## GOAL OF THE EXERCISE
The records below must be transcribed exactly, with each picture left out.
(EXERCISE MATERIAL begins)
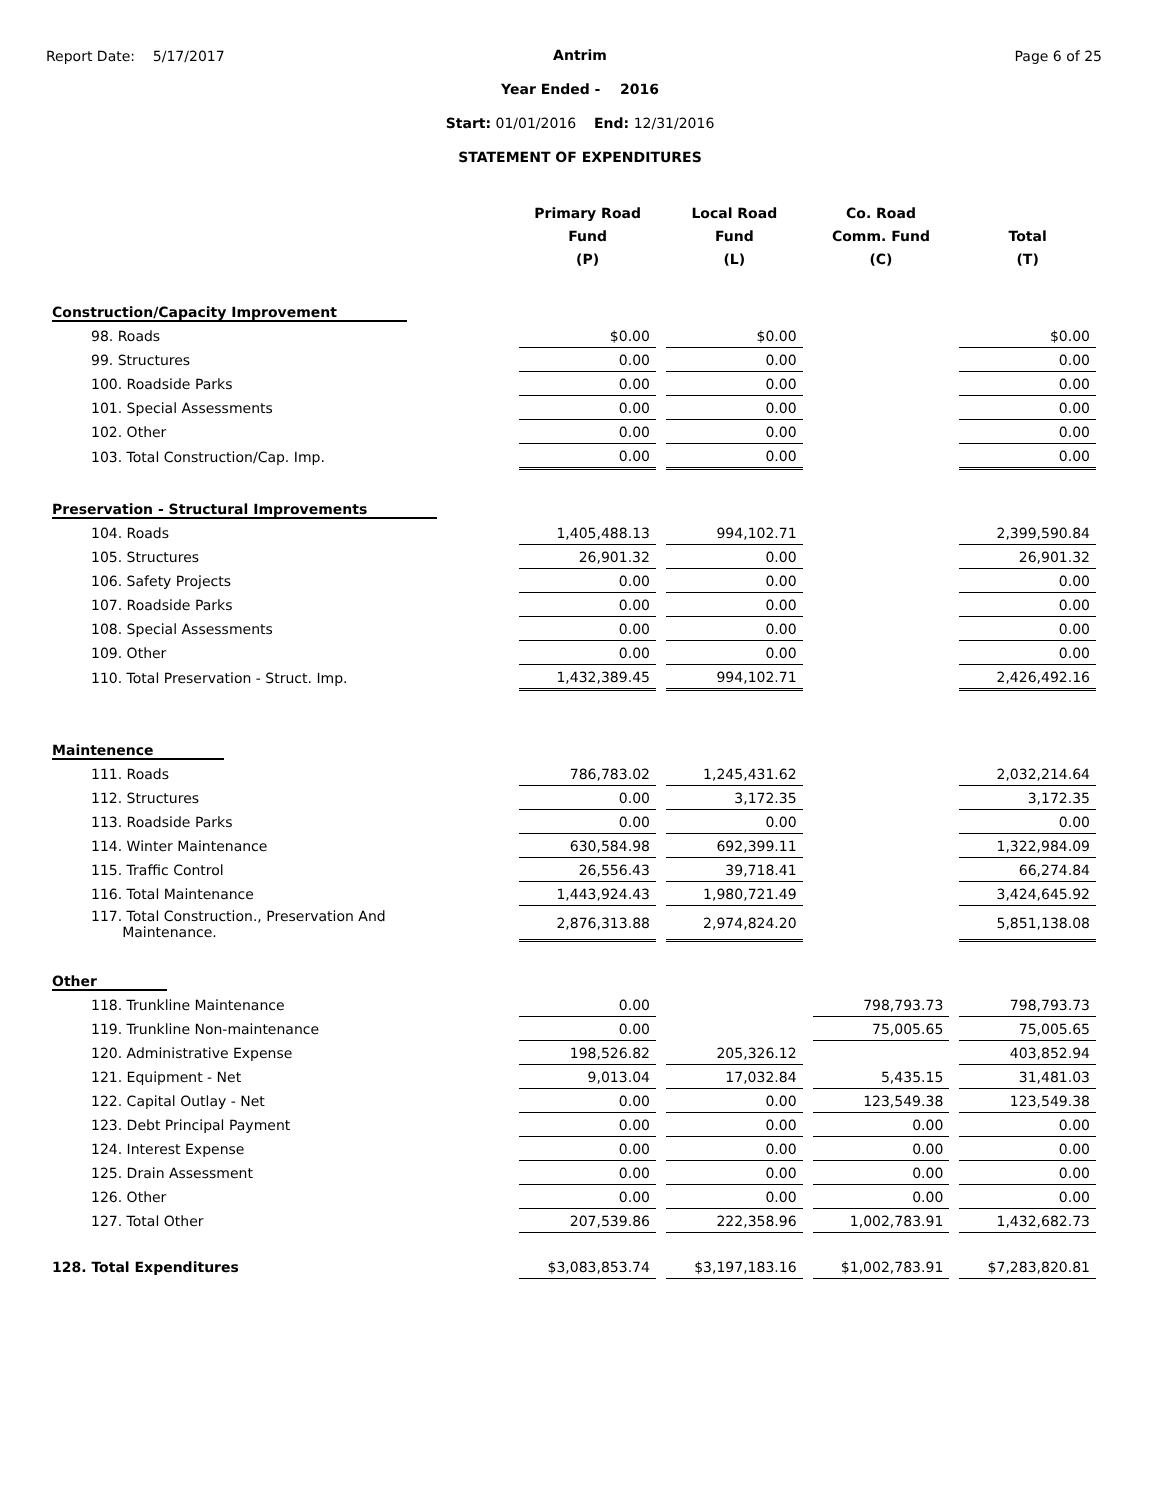Report Date: 5/17/2017 Page 6 of 25
Antrim
Year Ended - 2016
Start: 01/01/2016 End: 12/31/2016
STATEMENT OF EXPENDITURES
| | Primary Road Fund (P) | Local Road Fund (L) | Co. Road Comm. Fund (C) | Total (T) |
| --- | --- | --- | --- | --- |
| Construction/Capacity Improvement | | | | |
| 98. Roads | $0.00 | $0.00 | | $0.00 |
| 99. Structures | 0.00 | 0.00 | | 0.00 |
| 100. Roadside Parks | 0.00 | 0.00 | | 0.00 |
| 101. Special Assessments | 0.00 | 0.00 | | 0.00 |
| 102. Other | 0.00 | 0.00 | | 0.00 |
| 103. Total Construction/Cap. Imp. | 0.00 | 0.00 | | 0.00 |
| Preservation - Structural Improvements | | | | |
| 104. Roads | 1,405,488.13 | 994,102.71 | | 2,399,590.84 |
| 105. Structures | 26,901.32 | 0.00 | | 26,901.32 |
| 106. Safety Projects | 0.00 | 0.00 | | 0.00 |
| 107. Roadside Parks | 0.00 | 0.00 | | 0.00 |
| 108. Special Assessments | 0.00 | 0.00 | | 0.00 |
| 109. Other | 0.00 | 0.00 | | 0.00 |
| 110. Total Preservation - Struct. Imp. | 1,432,389.45 | 994,102.71 | | 2,426,492.16 |
| Maintenence | | | | |
| 111. Roads | 786,783.02 | 1,245,431.62 | | 2,032,214.64 |
| 112. Structures | 0.00 | 3,172.35 | | 3,172.35 |
| 113. Roadside Parks | 0.00 | 0.00 | | 0.00 |
| 114. Winter Maintenance | 630,584.98 | 692,399.11 | | 1,322,984.09 |
| 115. Traffic Control | 26,556.43 | 39,718.41 | | 66,274.84 |
| 116. Total Maintenance | 1,443,924.43 | 1,980,721.49 | | 3,424,645.92 |
| 117. Total Construction., Preservation And Maintenance. | 2,876,313.88 | 2,974,824.20 | | 5,851,138.08 |
| Other | | | | |
| 118. Trunkline Maintenance | 0.00 | | 798,793.73 | 798,793.73 |
| 119. Trunkline Non-maintenance | 0.00 | | 75,005.65 | 75,005.65 |
| 120. Administrative Expense | 198,526.82 | 205,326.12 | | 403,852.94 |
| 121. Equipment - Net | 9,013.04 | 17,032.84 | 5,435.15 | 31,481.03 |
| 122. Capital Outlay - Net | 0.00 | 0.00 | 123,549.38 | 123,549.38 |
| 123. Debt Principal Payment | 0.00 | 0.00 | 0.00 | 0.00 |
| 124. Interest Expense | 0.00 | 0.00 | 0.00 | 0.00 |
| 125. Drain Assessment | 0.00 | 0.00 | 0.00 | 0.00 |
| 126. Other | 0.00 | 0.00 | 0.00 | 0.00 |
| 127. Total Other | 207,539.86 | 222,358.96 | 1,002,783.91 | 1,432,682.73 |
| 128. Total Expenditures | $3,083,853.74 | $3,197,183.16 | $1,002,783.91 | $7,283,820.81 |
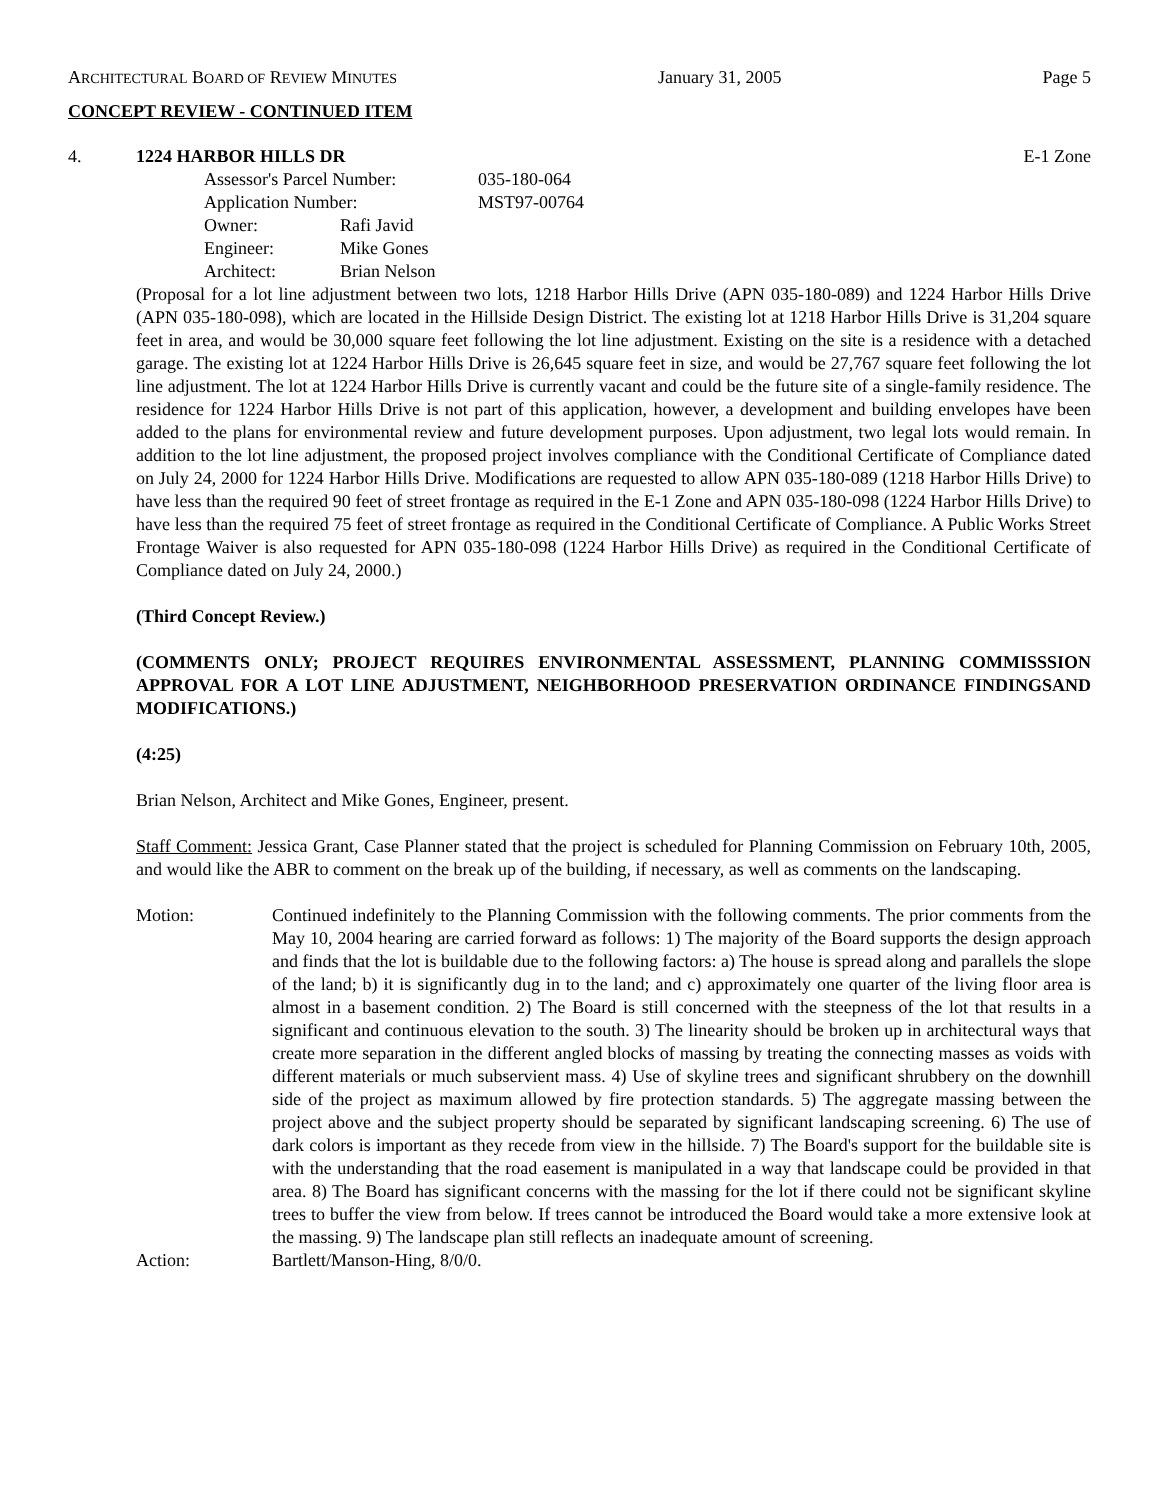ARCHITECTURAL BOARD OF REVIEW MINUTES January 31, 2005 Page 5
CONCEPT REVIEW - CONTINUED ITEM
4. 1224 HARBOR HILLS DR E-1 Zone
| Assessor's Parcel Number: | | 035-180-064 |
| Application Number: | | MST97-00764 |
| Owner: | Rafi Javid | |
| Engineer: | Mike Gones | |
| Architect: | Brian Nelson | |
(Proposal for a lot line adjustment between two lots, 1218 Harbor Hills Drive (APN 035-180-089) and 1224 Harbor Hills Drive (APN 035-180-098), which are located in the Hillside Design District. The existing lot at 1218 Harbor Hills Drive is 31,204 square feet in area, and would be 30,000 square feet following the lot line adjustment. Existing on the site is a residence with a detached garage. The existing lot at 1224 Harbor Hills Drive is 26,645 square feet in size, and would be 27,767 square feet following the lot line adjustment. The lot at 1224 Harbor Hills Drive is currently vacant and could be the future site of a single-family residence. The residence for 1224 Harbor Hills Drive is not part of this application, however, a development and building envelopes have been added to the plans for environmental review and future development purposes. Upon adjustment, two legal lots would remain. In addition to the lot line adjustment, the proposed project involves compliance with the Conditional Certificate of Compliance dated on July 24, 2000 for 1224 Harbor Hills Drive. Modifications are requested to allow APN 035-180-089 (1218 Harbor Hills Drive) to have less than the required 90 feet of street frontage as required in the E-1 Zone and APN 035-180-098 (1224 Harbor Hills Drive) to have less than the required 75 feet of street frontage as required in the Conditional Certificate of Compliance. A Public Works Street Frontage Waiver is also requested for APN 035-180-098 (1224 Harbor Hills Drive) as required in the Conditional Certificate of Compliance dated on July 24, 2000.)
(Third Concept Review.)
(COMMENTS ONLY; PROJECT REQUIRES ENVIRONMENTAL ASSESSMENT, PLANNING COMMISSSION APPROVAL FOR A LOT LINE ADJUSTMENT, NEIGHBORHOOD PRESERVATION ORDINANCE FINDINGSAND MODIFICATIONS.)
(4:25)
Brian Nelson, Architect and Mike Gones, Engineer, present.
Staff Comment: Jessica Grant, Case Planner stated that the project is scheduled for Planning Commission on February 10th, 2005, and would like the ABR to comment on the break up of the building, if necessary, as well as comments on the landscaping.
| Motion: | Continued indefinitely to the Planning Commission with the following comments. The prior comments from the May 10, 2004 hearing are carried forward as follows: 1) The majority of the Board supports the design approach and finds that the lot is buildable due to the following factors: a) The house is spread along and parallels the slope of the land; b) it is significantly dug in to the land; and c) approximately one quarter of the living floor area is almost in a basement condition. 2) The Board is still concerned with the steepness of the lot that results in a significant and continuous elevation to the south. 3) The linearity should be broken up in architectural ways that create more separation in the different angled blocks of massing by treating the connecting masses as voids with different materials or much subservient mass. 4) Use of skyline trees and significant shrubbery on the downhill side of the project as maximum allowed by fire protection standards. 5) The aggregate massing between the project above and the subject property should be separated by significant landscaping screening. 6) The use of dark colors is important as they recede from view in the hillside. 7) The Board's support for the buildable site is with the understanding that the road easement is manipulated in a way that landscape could be provided in that area. 8) The Board has significant concerns with the massing for the lot if there could not be significant skyline trees to buffer the view from below. If trees cannot be introduced the Board would take a more extensive look at the massing. 9) The landscape plan still reflects an inadequate amount of screening. |
| Action: | Bartlett/Manson-Hing, 8/0/0. |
(EXERCISE MATERIAL ends)
## RESULT OF THE TASK
Report Date: 5/17/2017 Page 6 of 25
Antrim
Year Ended - 2016
Start: 01/01/2016 End: 12/31/2016
STATEMENT OF EXPENDITURES
| | Primary Road Fund (P) | Local Road Fund (L) | Co. Road Comm. Fund (C) | Total (T) |
| --- | --- | --- | --- | --- |
| Construction/Capacity Improvement | | | | |
| 98. Roads | $0.00 | $0.00 | | $0.00 |
| 99. Structures | 0.00 | 0.00 | | 0.00 |
| 100. Roadside Parks | 0.00 | 0.00 | | 0.00 |
| 101. Special Assessments | 0.00 | 0.00 | | 0.00 |
| 102. Other | 0.00 | 0.00 | | 0.00 |
| 103. Total Construction/Cap. Imp. | 0.00 | 0.00 | | 0.00 |
| Preservation - Structural Improvements | | | | |
| 104. Roads | 1,405,488.13 | 994,102.71 | | 2,399,590.84 |
| 105. Structures | 26,901.32 | 0.00 | | 26,901.32 |
| 106. Safety Projects | 0.00 | 0.00 | | 0.00 |
| 107. Roadside Parks | 0.00 | 0.00 | | 0.00 |
| 108. Special Assessments | 0.00 | 0.00 | | 0.00 |
| 109. Other | 0.00 | 0.00 | | 0.00 |
| 110. Total Preservation - Struct. Imp. | 1,432,389.45 | 994,102.71 | | 2,426,492.16 |
| Maintenence | | | | |
| 111. Roads | 786,783.02 | 1,245,431.62 | | 2,032,214.64 |
| 112. Structures | 0.00 | 3,172.35 | | 3,172.35 |
| 113. Roadside Parks | 0.00 | 0.00 | | 0.00 |
| 114. Winter Maintenance | 630,584.98 | 692,399.11 | | 1,322,984.09 |
| 115. Traffic Control | 26,556.43 | 39,718.41 | | 66,274.84 |
| 116. Total Maintenance | 1,443,924.43 | 1,980,721.49 | | 3,424,645.92 |
| 117. Total Construction., Preservation And Maintenance. | 2,876,313.88 | 2,974,824.20 | | 5,851,138.08 |
| Other | | | | |
| 118. Trunkline Maintenance | 0.00 | | 798,793.73 | 798,793.73 |
| 119. Trunkline Non-maintenance | 0.00 | | 75,005.65 | 75,005.65 |
| 120. Administrative Expense | 198,526.82 | 205,326.12 | | 403,852.94 |
| 121. Equipment - Net | 9,013.04 | 17,032.84 | 5,435.15 | 31,481.03 |
| 122. Capital Outlay - Net | 0.00 | 0.00 | 123,549.38 | 123,549.38 |
| 123. Debt Principal Payment | 0.00 | 0.00 | 0.00 | 0.00 |
| 124. Interest Expense | 0.00 | 0.00 | 0.00 | 0.00 |
| 125. Drain Assessment | 0.00 | 0.00 | 0.00 | 0.00 |
| 126. Other | 0.00 | 0.00 | 0.00 | 0.00 |
| 127. Total Other | 207,539.86 | 222,358.96 | 1,002,783.91 | 1,432,682.73 |
| 128. Total Expenditures | $3,083,853.74 | $3,197,183.16 | $1,002,783.91 | $7,283,820.81 |
ARCHITECTURAL BOARD OF REVIEW MINUTES January 31, 2005 Page 5
CONCEPT REVIEW - CONTINUED ITEM
4. 1224 HARBOR HILLS DR E-1 Zone
| Assessor's Parcel Number: | | 035-180-064 |
| Application Number: | | MST97-00764 |
| Owner: | Rafi Javid | |
| Engineer: | Mike Gones | |
| Architect: | Brian Nelson | |
(Proposal for a lot line adjustment between two lots, 1218 Harbor Hills Drive (APN 035-180-089) and 1224 Harbor Hills Drive (APN 035-180-098), which are located in the Hillside Design District. The existing lot at 1218 Harbor Hills Drive is 31,204 square feet in area, and would be 30,000 square feet following the lot line adjustment. Existing on the site is a residence with a detached garage. The existing lot at 1224 Harbor Hills Drive is 26,645 square feet in size, and would be 27,767 square feet following the lot line adjustment. The lot at 1224 Harbor Hills Drive is currently vacant and could be the future site of a single-family residence. The residence for 1224 Harbor Hills Drive is not part of this application, however, a development and building envelopes have been added to the plans for environmental review and future development purposes. Upon adjustment, two legal lots would remain. In addition to the lot line adjustment, the proposed project involves compliance with the Conditional Certificate of Compliance dated on July 24, 2000 for 1224 Harbor Hills Drive. Modifications are requested to allow APN 035-180-089 (1218 Harbor Hills Drive) to have less than the required 90 feet of street frontage as required in the E-1 Zone and APN 035-180-098 (1224 Harbor Hills Drive) to have less than the required 75 feet of street frontage as required in the Conditional Certificate of Compliance. A Public Works Street Frontage Waiver is also requested for APN 035-180-098 (1224 Harbor Hills Drive) as required in the Conditional Certificate of Compliance dated on July 24, 2000.)
(Third Concept Review.)
(COMMENTS ONLY; PROJECT REQUIRES ENVIRONMENTAL ASSESSMENT, PLANNING COMMISSSION APPROVAL FOR A LOT LINE ADJUSTMENT, NEIGHBORHOOD PRESERVATION ORDINANCE FINDINGSAND MODIFICATIONS.)
(4:25)
Brian Nelson, Architect and Mike Gones, Engineer, present.
Staff Comment: Jessica Grant, Case Planner stated that the project is scheduled for Planning Commission on February 10th, 2005, and would like the ABR to comment on the break up of the building, if necessary, as well as comments on the landscaping.
| Motion: | Continued indefinitely to the Planning Commission with the following comments. The prior comments from the May 10, 2004 hearing are carried forward as follows: 1) The majority of the Board supports the design approach and finds that the lot is buildable due to the following factors: a) The house is spread along and parallels the slope of the land; b) it is significantly dug in to the land; and c) approximately one quarter of the living floor area is almost in a basement condition. 2) The Board is still concerned with the steepness of the lot that results in a significant and continuous elevation to the south. 3) The linearity should be broken up in architectural ways that create more separation in the different angled blocks of massing by treating the connecting masses as voids with different materials or much subservient mass. 4) Use of skyline trees and significant shrubbery on the downhill side of the project as maximum allowed by fire protection standards. 5) The aggregate massing between the project above and the subject property should be separated by significant landscaping screening. 6) The use of dark colors is important as they recede from view in the hillside. 7) The Board's support for the buildable site is with the understanding that the road easement is manipulated in a way that landscape could be provided in that area. 8) The Board has significant concerns with the massing for the lot if there could not be significant skyline trees to buffer the view from below. If trees cannot be introduced the Board would take a more extensive look at the massing. 9) The landscape plan still reflects an inadequate amount of screening. |
| Action: | Bartlett/Manson-Hing, 8/0/0. |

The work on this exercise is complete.